## Start

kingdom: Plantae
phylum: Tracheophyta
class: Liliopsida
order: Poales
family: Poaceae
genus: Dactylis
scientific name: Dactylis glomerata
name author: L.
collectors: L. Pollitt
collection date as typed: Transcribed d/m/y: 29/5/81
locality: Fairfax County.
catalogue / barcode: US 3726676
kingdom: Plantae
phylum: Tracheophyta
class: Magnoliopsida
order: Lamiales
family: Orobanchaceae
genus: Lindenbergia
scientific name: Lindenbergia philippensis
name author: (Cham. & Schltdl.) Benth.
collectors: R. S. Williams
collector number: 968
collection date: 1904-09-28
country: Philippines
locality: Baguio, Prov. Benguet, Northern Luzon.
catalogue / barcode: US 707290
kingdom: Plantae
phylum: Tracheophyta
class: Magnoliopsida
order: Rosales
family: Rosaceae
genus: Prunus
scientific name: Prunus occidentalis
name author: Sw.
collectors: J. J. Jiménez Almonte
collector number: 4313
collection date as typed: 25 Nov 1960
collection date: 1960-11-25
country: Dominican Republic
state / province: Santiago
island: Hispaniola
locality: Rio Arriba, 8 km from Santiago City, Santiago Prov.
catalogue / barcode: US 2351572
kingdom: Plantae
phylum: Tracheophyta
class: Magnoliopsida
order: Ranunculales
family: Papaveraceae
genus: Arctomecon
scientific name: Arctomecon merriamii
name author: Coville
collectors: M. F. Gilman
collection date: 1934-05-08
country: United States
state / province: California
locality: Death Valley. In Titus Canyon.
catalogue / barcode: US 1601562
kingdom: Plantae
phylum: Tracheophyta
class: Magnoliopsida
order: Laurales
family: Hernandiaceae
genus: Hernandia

## End

YOUR OBJECTIVE: Copy all of the lines above character for character, changing nothing.

WORKED ANSWER:
kingdom: Plantae
phylum: Tracheophyta
class: Liliopsida
order: Poales
family: Poaceae
genus: Dactylis
scientific name: Dactylis glomerata
name author: L.
collectors: L. Pollitt
collection date as typed: Transcribed d/m/y: 29/5/81
locality: Fairfax County.
catalogue / barcode: US 3726676
kingdom: Plantae
phylum: Tracheophyta
class: Magnoliopsida
order: Lamiales
family: Orobanchaceae
genus: Lindenbergia
scientific name: Lindenbergia philippensis
name author: (Cham. & Schltdl.) Benth.
collectors: R. S. Williams
collector number: 968
collection date: 1904-09-28
country: Philippines
locality: Baguio, Prov. Benguet, Northern Luzon.
catalogue / barcode: US 707290
kingdom: Plantae
phylum: Tracheophyta
class: Magnoliopsida
order: Rosales
family: Rosaceae
genus: Prunus
scientific name: Prunus occidentalis
name author: Sw.
collectors: J. J. Jiménez Almonte
collector number: 4313
collection date as typed: 25 Nov 1960
collection date: 1960-11-25
country: Dominican Republic
state / province: Santiago
island: Hispaniola
locality: Rio Arriba, 8 km from Santiago City, Santiago Prov.
catalogue / barcode: US 2351572
kingdom: Plantae
phylum: Tracheophyta
class: Magnoliopsida
order: Ranunculales
family: Papaveraceae
genus: Arctomecon
scientific name: Arctomecon merriamii
name author: Coville
collectors: M. F. Gilman
collection date: 1934-05-08
country: United States
state / province: California
locality: Death Valley. In Titus Canyon.
catalogue / barcode: US 1601562
kingdom: Plantae
phylum: Tracheophyta
class: Magnoliopsida
order: Laurales
family: Hernandiaceae
genus: Hernandia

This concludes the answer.